As Politico notes, it’s the next stage in a growing confrontation between Congress and the Trump administration on this and many other matters that will soon likely move to the federal courts:
The move comes as the administration is defying subpoenas from other Democrats investigating the executive branch, with lawmakers now in the process of holding Attorney General William Barr in contempt of Congress for rejecting their demand for an unredacted version of Robert Mueller’s report on Russian interference in the 2016 election.
If, as is widely expected, the administration rejects Neal’s subpoena as well, the next step for Democrats would likely be to sue for Trump’s confidential filings in court.
But even though it’s not going to change anything right now, a subpoena strengthens the House’s legal case, as the Washington Post observes:
The subpoena could bolster Neal’s position in federal court because it will help him demonstrate he pursued all possible avenues to obtain the returns before filing a lawsuit against the administration, said Steve Rosenthal, a legal expert at the Tax Policy Center, a nonpartisan think tank. That, at least in theory, will make it less likely for the court to strike down his claim on procedural grounds.

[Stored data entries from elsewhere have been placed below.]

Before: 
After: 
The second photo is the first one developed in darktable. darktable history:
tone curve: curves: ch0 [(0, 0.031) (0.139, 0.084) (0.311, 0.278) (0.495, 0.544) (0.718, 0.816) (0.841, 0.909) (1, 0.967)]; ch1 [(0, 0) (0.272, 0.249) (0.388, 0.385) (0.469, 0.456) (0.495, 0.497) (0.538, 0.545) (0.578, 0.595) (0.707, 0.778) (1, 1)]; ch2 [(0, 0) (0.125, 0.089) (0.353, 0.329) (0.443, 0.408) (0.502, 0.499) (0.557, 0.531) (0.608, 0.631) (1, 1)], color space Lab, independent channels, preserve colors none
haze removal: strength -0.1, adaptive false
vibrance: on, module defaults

The administration is arguing that the entire inquiry is a violation of the president’s privacy rights. The subpoena does reach beyond the president’s personal taxes into those of his businesses, the Post reports:
Neal’s subpoenas demand Mnuchin and Rettig turn over Trump’s individual income tax returns, all “administrative files,” such as affidavits for those income tax returns, and income tax returns for a number of Trump’s business holdings, such as the Donald J. Trump Revocable Trust, an umbrella entity that controls dozens of other businesses, such as the Mar-a-Lago club in Florida
Some of Trump’s critics are probably just guessing that the returns contain damaging or at least deeply embarrassing disclosures, given the lengths to which he has gone to cloak them. But others are so certain that the returns will reveal corrupt and perhaps criminal misconduct that any means of securing them — including impeachment proceedings that would supply a clear legislative purpose for the demands — are justified.
At the very least, it’s one more straw in the hot wind of conflict between House Democrats and Trump.